▶ Work order
Each entry below is to be copied verbatim.

▶ Dataset records
#####

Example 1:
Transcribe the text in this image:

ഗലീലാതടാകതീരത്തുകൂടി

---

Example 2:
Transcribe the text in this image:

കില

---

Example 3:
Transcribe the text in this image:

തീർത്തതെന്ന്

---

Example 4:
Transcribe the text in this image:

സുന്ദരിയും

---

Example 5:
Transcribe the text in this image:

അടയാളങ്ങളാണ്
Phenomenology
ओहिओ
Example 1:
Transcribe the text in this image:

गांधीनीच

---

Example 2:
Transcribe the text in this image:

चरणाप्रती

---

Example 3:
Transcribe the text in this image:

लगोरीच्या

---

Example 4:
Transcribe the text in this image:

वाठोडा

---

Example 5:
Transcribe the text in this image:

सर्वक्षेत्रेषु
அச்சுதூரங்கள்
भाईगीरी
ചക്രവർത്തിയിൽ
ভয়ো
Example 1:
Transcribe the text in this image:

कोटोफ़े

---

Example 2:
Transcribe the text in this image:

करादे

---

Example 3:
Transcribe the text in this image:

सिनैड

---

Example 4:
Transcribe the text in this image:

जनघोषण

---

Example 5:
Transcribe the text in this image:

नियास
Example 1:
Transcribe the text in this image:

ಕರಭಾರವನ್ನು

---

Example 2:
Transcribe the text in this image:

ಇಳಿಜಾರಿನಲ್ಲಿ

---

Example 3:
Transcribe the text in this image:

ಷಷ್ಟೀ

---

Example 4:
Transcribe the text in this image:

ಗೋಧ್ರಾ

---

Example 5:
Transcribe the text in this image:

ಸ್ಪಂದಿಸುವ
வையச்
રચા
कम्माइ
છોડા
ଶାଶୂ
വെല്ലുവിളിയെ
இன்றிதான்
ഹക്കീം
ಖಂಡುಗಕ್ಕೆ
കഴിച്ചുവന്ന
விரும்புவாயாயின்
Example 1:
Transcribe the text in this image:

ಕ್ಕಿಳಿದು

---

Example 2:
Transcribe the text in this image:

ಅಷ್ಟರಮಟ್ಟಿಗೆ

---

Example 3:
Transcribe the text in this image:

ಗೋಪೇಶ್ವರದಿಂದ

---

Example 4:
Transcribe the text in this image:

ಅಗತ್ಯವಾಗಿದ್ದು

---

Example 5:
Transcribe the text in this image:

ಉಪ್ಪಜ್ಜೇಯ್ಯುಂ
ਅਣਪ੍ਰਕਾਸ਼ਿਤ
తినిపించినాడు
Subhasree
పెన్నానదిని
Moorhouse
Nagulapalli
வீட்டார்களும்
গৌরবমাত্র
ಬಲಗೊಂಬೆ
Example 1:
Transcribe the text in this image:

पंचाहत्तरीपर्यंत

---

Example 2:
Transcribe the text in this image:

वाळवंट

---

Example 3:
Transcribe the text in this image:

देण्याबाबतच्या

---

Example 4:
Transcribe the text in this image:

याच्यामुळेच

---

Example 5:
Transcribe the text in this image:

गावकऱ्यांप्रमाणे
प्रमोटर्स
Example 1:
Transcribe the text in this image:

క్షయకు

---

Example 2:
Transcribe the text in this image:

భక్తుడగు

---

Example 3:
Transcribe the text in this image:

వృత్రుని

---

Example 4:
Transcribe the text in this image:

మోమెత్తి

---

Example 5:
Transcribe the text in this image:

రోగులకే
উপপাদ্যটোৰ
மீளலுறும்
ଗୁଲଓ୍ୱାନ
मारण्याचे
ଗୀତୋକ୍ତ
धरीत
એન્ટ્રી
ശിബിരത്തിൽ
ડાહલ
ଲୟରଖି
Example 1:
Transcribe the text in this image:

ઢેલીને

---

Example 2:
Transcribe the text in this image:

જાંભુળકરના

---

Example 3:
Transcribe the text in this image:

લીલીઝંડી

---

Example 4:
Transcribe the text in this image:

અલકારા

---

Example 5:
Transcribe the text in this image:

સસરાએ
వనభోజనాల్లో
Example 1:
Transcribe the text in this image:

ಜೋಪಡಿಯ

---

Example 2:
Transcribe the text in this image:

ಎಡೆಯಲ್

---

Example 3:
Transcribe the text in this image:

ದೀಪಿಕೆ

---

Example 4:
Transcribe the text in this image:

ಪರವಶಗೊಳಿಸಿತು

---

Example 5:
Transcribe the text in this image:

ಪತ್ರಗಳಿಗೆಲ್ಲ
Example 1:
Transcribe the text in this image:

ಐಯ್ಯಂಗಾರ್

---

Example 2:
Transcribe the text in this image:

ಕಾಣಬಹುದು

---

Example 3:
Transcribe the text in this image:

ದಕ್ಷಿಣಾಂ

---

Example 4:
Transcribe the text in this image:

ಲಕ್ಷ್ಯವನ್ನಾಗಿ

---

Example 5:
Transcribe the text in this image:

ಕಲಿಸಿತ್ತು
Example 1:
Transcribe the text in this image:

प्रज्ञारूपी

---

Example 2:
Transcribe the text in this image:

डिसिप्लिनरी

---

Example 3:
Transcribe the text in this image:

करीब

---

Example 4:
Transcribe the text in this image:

#####

▶ Exercise answer
Example 1:
Transcribe the text in this image:

ഗലീലാതടാകതീരത്തുകൂടി

---

Example 2:
Transcribe the text in this image:

കില

---

Example 3:
Transcribe the text in this image:

തീർത്തതെന്ന്

---

Example 4:
Transcribe the text in this image:

സുന്ദരിയും

---

Example 5:
Transcribe the text in this image:

അടയാളങ്ങളാണ്
Phenomenology
ओहिओ
Example 1:
Transcribe the text in this image:

गांधीनीच

---

Example 2:
Transcribe the text in this image:

चरणाप्रती

---

Example 3:
Transcribe the text in this image:

लगोरीच्या

---

Example 4:
Transcribe the text in this image:

वाठोडा

---

Example 5:
Transcribe the text in this image:

सर्वक्षेत्रेषु
அச்சுதூரங்கள்
भाईगीरी
ചക്രവർത്തിയിൽ
ভয়ো
Example 1:
Transcribe the text in this image:

कोटोफ़े

---

Example 2:
Transcribe the text in this image:

करादे

---

Example 3:
Transcribe the text in this image:

सिनैड

---

Example 4:
Transcribe the text in this image:

जनघोषण

---

Example 5:
Transcribe the text in this image:

नियास
Example 1:
Transcribe the text in this image:

ಕರಭಾರವನ್ನು

---

Example 2:
Transcribe the text in this image:

ಇಳಿಜಾರಿನಲ್ಲಿ

---

Example 3:
Transcribe the text in this image:

ಷಷ್ಟೀ

---

Example 4:
Transcribe the text in this image:

ಗೋಧ್ರಾ

---

Example 5:
Transcribe the text in this image:

ಸ್ಪಂದಿಸುವ
வையச்
રચા
कम्माइ
છોડા
ଶାଶୂ
വെല്ലുവിളിയെ
இன்றிதான்
ഹക്കീം
ಖಂಡುಗಕ್ಕೆ
കഴിച്ചുവന്ന
விரும்புவாயாயின்
Example 1:
Transcribe the text in this image:

ಕ್ಕಿಳಿದು

---

Example 2:
Transcribe the text in this image:

ಅಷ್ಟರಮಟ್ಟಿಗೆ

---

Example 3:
Transcribe the text in this image:

ಗೋಪೇಶ್ವರದಿಂದ

---

Example 4:
Transcribe the text in this image:

ಅಗತ್ಯವಾಗಿದ್ದು

---

Example 5:
Transcribe the text in this image:

ಉಪ್ಪಜ್ಜೇಯ್ಯುಂ
ਅਣਪ੍ਰਕਾਸ਼ਿਤ
తినిపించినాడు
Subhasree
పెన్నానదిని
Moorhouse
Nagulapalli
வீட்டார்களும்
গৌরবমাত্র
ಬಲಗೊಂಬೆ
Example 1:
Transcribe the text in this image:

पंचाहत्तरीपर्यंत

---

Example 2:
Transcribe the text in this image:

वाळवंट

---

Example 3:
Transcribe the text in this image:

देण्याबाबतच्या

---

Example 4:
Transcribe the text in this image:

याच्यामुळेच

---

Example 5:
Transcribe the text in this image:

गावकऱ्यांप्रमाणे
प्रमोटर्स
Example 1:
Transcribe the text in this image:

క్షయకు

---

Example 2:
Transcribe the text in this image:

భక్తుడగు

---

Example 3:
Transcribe the text in this image:

వృత్రుని

---

Example 4:
Transcribe the text in this image:

మోమెత్తి

---

Example 5:
Transcribe the text in this image:

రోగులకే
উপপাদ্যটোৰ
மீளலுறும்
ଗୁଲଓ୍ୱାନ
मारण्याचे
ଗୀତୋକ୍ତ
धरीत
એન્ટ્રી
ശിബിരത്തിൽ
ડાહલ
ଲୟରଖି
Example 1:
Transcribe the text in this image:

ઢેલીને

---

Example 2:
Transcribe the text in this image:

જાંભુળકરના

---

Example 3:
Transcribe the text in this image:

લીલીઝંડી

---

Example 4:
Transcribe the text in this image:

અલકારા

---

Example 5:
Transcribe the text in this image:

સસરાએ
వనభోజనాల్లో
Example 1:
Transcribe the text in this image:

ಜೋಪಡಿಯ

---

Example 2:
Transcribe the text in this image:

ಎಡೆಯಲ್

---

Example 3:
Transcribe the text in this image:

ದೀಪಿಕೆ

---

Example 4:
Transcribe the text in this image:

ಪರವಶಗೊಳಿಸಿತು

---

Example 5:
Transcribe the text in this image:

ಪತ್ರಗಳಿಗೆಲ್ಲ
Example 1:
Transcribe the text in this image:

ಐಯ್ಯಂಗಾರ್

---

Example 2:
Transcribe the text in this image:

ಕಾಣಬಹುದು

---

Example 3:
Transcribe the text in this image:

ದಕ್ಷಿಣಾಂ

---

Example 4:
Transcribe the text in this image:

ಲಕ್ಷ್ಯವನ್ನಾಗಿ

---

Example 5:
Transcribe the text in this image:

ಕಲಿಸಿತ್ತು
Example 1:
Transcribe the text in this image:

प्रज्ञारूपी

---

Example 2:
Transcribe the text in this image:

डिसिप्लिनरी

---

Example 3:
Transcribe the text in this image:

करीब

---

Example 4:
Transcribe the text in this image:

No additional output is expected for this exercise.